One step forward. Two steps back.

Firstly i want to apologise for not posting in over a week. I'm still getting to grips with trying to communicate the complicated feelings inside of me. Often i don't even know what I'm feeling. A jumbled swirly mess of feelings and emotions floating around in my mind. It's so misty in here it's hard to see clearly. My arms are outstretched desperately searching for these feelings, to grab them, to understand them, to deal with them. But after every search i come back empty handed.


In the time immediately after my assault i was sailing down the river 'De-Nile'. I had three friends with me named shock, dissociate and disbelief. We were all very good friends for a long long time. I was in - what my therapist called - 'delayed shock'. In the four months that followed my assault my flashbacks and nightmares resembled a movie. So vivid it was like i was watching it on a screen inside my head. The actress looked just like me! The movie distressed me but i had no feelings or emotions about it. I was completely numb to the scenes i was forced to watch, over and over and over.
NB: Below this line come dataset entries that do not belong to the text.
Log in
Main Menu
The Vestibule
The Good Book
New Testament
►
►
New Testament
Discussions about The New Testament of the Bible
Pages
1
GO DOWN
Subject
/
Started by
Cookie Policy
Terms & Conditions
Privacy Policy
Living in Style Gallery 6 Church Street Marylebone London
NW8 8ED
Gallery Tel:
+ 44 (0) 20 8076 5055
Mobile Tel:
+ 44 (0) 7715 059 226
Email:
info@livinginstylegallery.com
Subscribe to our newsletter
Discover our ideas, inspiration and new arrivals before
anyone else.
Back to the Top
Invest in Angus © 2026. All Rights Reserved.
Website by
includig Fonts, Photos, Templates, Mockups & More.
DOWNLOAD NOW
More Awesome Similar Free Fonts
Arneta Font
Four months after the assault was when i came out of the 'delayed shock' and the post traumatic stress symptoms worsened. I guess you could say i was behaving the way society would expect a rape victim to behave straight away. Four months on and it felt like my assault was only yesterday. Five months on and my symptoms worsened after discovering the CPS were not going to prosecute my abuser. In these months i suddenly switched from observing the movie, to being in the movie. I was the actress, i was in the scene, i was  experiencing a million emotions all at once. The numbness was gone, and i felt everything.


This sudden realisation only lasted a month. Maybe it became too much, maybe my brain couldn't take it anymore but i have shut down again. I've gone from being the movie star, to being a viewer again. I'm numb to everything. I don't cry anymore. I'm like a lifeless ghost, endlessly traveling from day to day, with no real meaning. Whilst the acceptance was unbearable pain i knew i needed to go through that stage. But now i've gone back a stage. Im viewing the movie again watching the life of someone else. Cause that certainly can't be my life. That can't have happened to me!
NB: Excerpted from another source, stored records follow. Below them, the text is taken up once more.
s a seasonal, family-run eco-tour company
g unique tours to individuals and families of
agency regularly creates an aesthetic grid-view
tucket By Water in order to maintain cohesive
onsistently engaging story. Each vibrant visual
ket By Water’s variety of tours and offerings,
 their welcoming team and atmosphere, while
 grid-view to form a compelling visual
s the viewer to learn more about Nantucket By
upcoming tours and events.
Someone out there, please help me, I'm desperate for answers. How do i accept that I AM the girl in the movie again?

1 comment:

  1. Hey Pinks,

    I completely relate to what you've described, apparently it's normal for what we are going through. 10 months on and it's only now that I am starting to feel things and it's ever so slow, the feelings will come, unfortunately it takes time but we will get there. Please be gentle on yourself, although you feel like you are taking a step backwards you are healing, this is all part of it.